5- Bilirkişi raporunda, davacının yaralanması nedeniyle uğradığı manevi zararın 5.000 TL olduğu belirtilmiştir. Oysa ki, davacı kaza sonucunda ağır yaralanmış ve kalıcı sakatlık riski ile karşı karşıya kalmıştır. Davacı, psikolojik olarak da büyük travma yaşamıştır. Bu durumda, davacının manevi zararının 5.000 TL olarak belirlenmesi hukuka aykırıdır.
TALEP SONUCU:
Yukarıda açıkladığımız nedenlerle, bilirkişi raporunun hukuka aykırı ve eksik olduğunu saygıyla arz ederiz. Bilirkişi raporunun reddine ve davanın kabulüne karar verilmesini talep ederiz.
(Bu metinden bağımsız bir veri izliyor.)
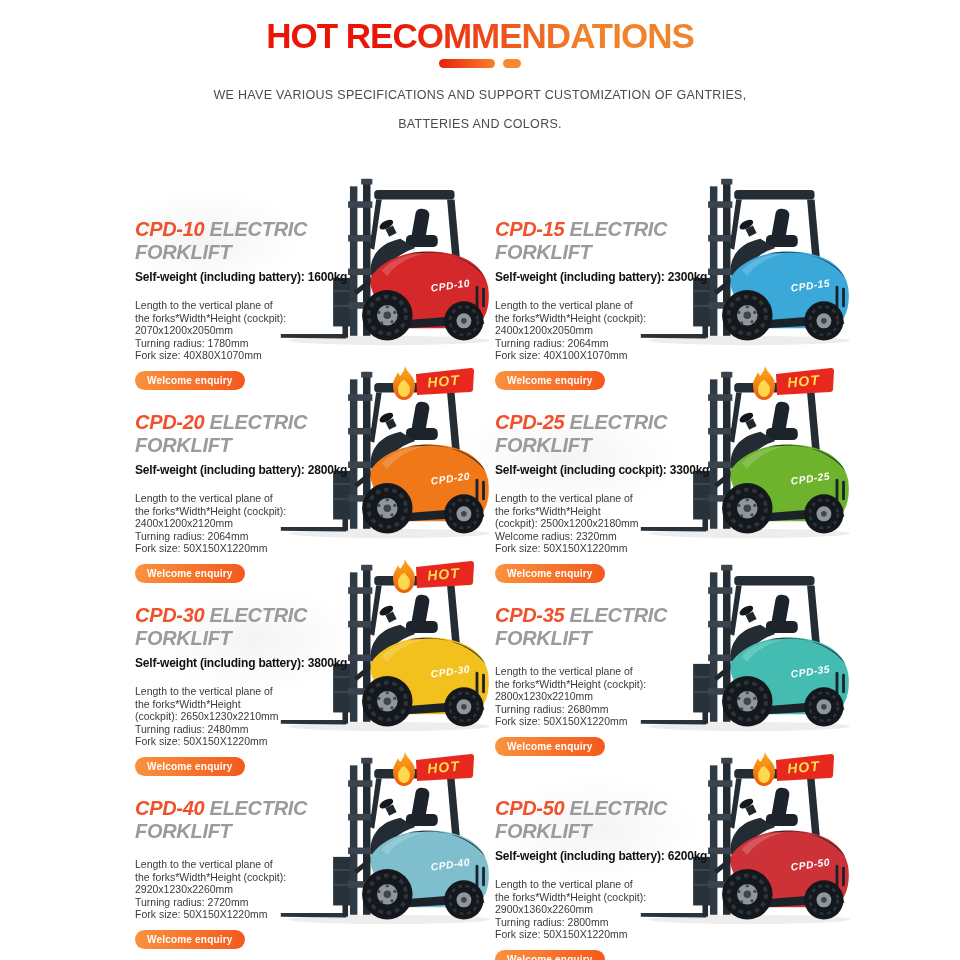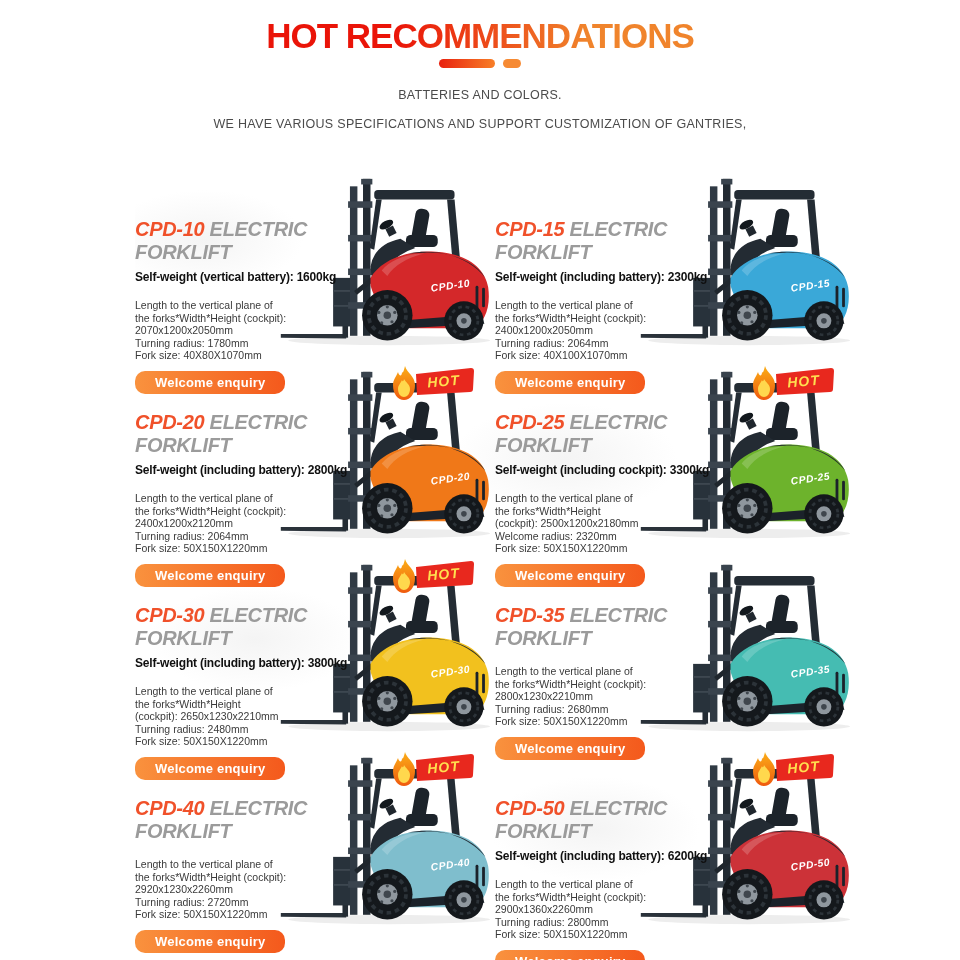--- a/index.html
+++ b/index.html
@@ -23,22 +23,22 @@
     radial-gradient(160px 80px at 430px 290px,#f4f4f4,transparent 70%),
     radial-gradient(150px 75px at 120px 470px,#f4f4f4,transparent 70%),
     radial-gradient(150px 75px at 460px 660px,#f4f4f4,transparent 70%);}
   .card{position:relative;z-index:1;}
   .info{position:relative;z-index:2;width:265px;padding-top:21px;}
   .p-title{font-style:italic;font-weight:bold;font-size:20px;line-height:23px;letter-spacing:-0.3px;cursor:pointer;margin-top:28px;}
   .model{color:var(--model-color);}
   .ptype{color:var(--type-color);}
   .weight{margin-top:6px;font-size:12px;font-weight:bold;color:#101010;white-space:nowrap;letter-spacing:-0.2px;}
   .specs{margin-top:15px;font-size:10.5px;color:#3a3a3a;line-height:12.5px;width:180px;}
-  .enquiry{margin-top:9px;display:inline-block;border:none;color:#fff;font-weight:bold;font-size:13px;
-    font-family:inherit;padding:4px 20px;border-radius:10px;cursor:pointer;letter-spacing:0.2px;
+  .enquiry{margin-top:9px;display:inline-block;border:none;color:#fff;font-weight:bold;font-size:10px;
+    font-family:inherit;padding:4px 12px;border-radius:10px;cursor:pointer;letter-spacing:0.2px;
     background:linear-gradient(90deg,var(--button-gradient-from),var(--button-gradient-to));}
 
   
   .fk-slot{position:absolute;left:142px;top:8px;width:215px;height:170px;z-index:1;cursor:pointer;}
   .fk{width:100%;height:100%;display:block;}
   .fk .body-col{fill:var(--fk,#d4282a);}
   .fk-label{fill:#fff;font-family:"Liberation Sans",sans-serif;font-size:11px;font-weight:bold;font-style:italic;letter-spacing:0.5px;}
   .hot-badge{position:absolute;top:-6px;right:16px;width:88px;height:40px;z-index:3;overflow:visible;}
   .ribbon{fill:var(--hot-ribbon);}
   .hot-text{fill:var(--hot-text);font-family:"Liberation Sans",sans-serif;font-size:14px;font-weight:bold;font-style:italic;letter-spacing:1px;}
@@ -55,22 +55,22 @@
   </defs>
 </svg>
 
 <div class="header">
   <div class="main-title">HOT RECOMMENDATIONS</div>
   <div class="divider">
     <span class="divider-bar"></span>
     <span class="divider-dot"></span>
   </div>
   <div class="subtitle">
+    <div>WE HAVE VARIOUS SPECIFICATIONS AND SUPPORT CUSTOMIZATION OF GANTRIES,</div>
     <div>BATTERIES AND COLORS.</div>
-    <div>WE HAVE VARIOUS SPECIFICATIONS AND SUPPORT CUSTOMIZATION OF GANTRIES,</div>
   </div>
 </div>
 
 <div class="cards">
 
   <div class="card">
     <div class="fk-slot" style="--fk: #d4282a;">
   <svg class="fk" viewBox="0 0 230 182">
     <ellipse cx="120" cy="175" rx="108" ry="5" fill="#000" opacity="0.07"></ellipse>
 
@@ -122,21 +122,21 @@
     <text class="fk-label" x="186" y="120" text-anchor="middle" transform="rotate(-8 186 120)">CPD-10</text>
   </svg>
 
 </div>
     <div class="info">
       <div class="p-title">
         <span class="model">CPD-10</span>
         <span class="ptype">ELECTRIC</span><br>
         <span class="ptype">FORKLIFT</span>
       </div>
-      <div class="weight">Self-weight (vertical battery): 1600kg</div>
+      <div class="weight">Self-weight (including battery): 1600kg</div>
       <div class="specs">
         <div>Length to the vertical plane of</div>
         <div>the forks*Width*Height (cockpit):</div>
         <div>2070x1200x2050mm</div>
         <div>Turning radius: 1780mm</div>
         <div>Fork size: 40X80X1070mm</div>
       </div>
       <button class="enquiry">Welcome enquiry</button>
     </div>
   </div>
ANKARA ASLİYE HUKUK MAHKEMESİ HAKİMLİĞİ’NE
DOSYA NO: 2021/55 Esas
BİLİRKİŞİ RAPORUNA
İTİRAZ EDEN DAVALI :
VEKİLİ : Av. NASUH BUĞRA KARADAĞ
DAVACI :
VEKİLİ :
KONU : Bilirkişi raporuna itirazlarımızın sunulması ve bilirkişi raporu gereği davanın …… A.Ş şirketine ihbar edilmesi istemidir.
AÇIKLAMALAR
Bilirkişi raporunda, hasarın müvekkil şirket çalışmaları esnasında meydana gelmediği, daha önce bu bölgede çalışma yapan ………………….. A.Ş şirketince yapılan çalışmalar esnasında, ………………….. ANONİM ŞİRKETİ tarafından hasar verildiği, kabul edilmesine rağmen, hasardan müvekkil şirketin sorumlu tutulması kabul edilemez. Hasar, ………………….. ANONİM ŞİRKETİ’ne ait iş makinasının çalışmaları esnasında meydana geldiğinden, müvekkil şirket yönünden davanın husumet yönünden reddi gerekir. Bilirkişi raporunda, davanın ………………………………. A.Ş şirketine ihbar edilmesi gerektiği belirtildiğinden, davanın ………………….. A.Ş şirketine ihbarını da talep ediyoruz.
SONUÇ ve İSTEM: Yukarıda açıklanan nedenlerle, öncelikle davanın ………………….. A.Ş şirketine ihbarı ile bilirkişi raporuna itirazımızın kabulü ve davanın reddine karar verilmesini saygılarımla talep ederim.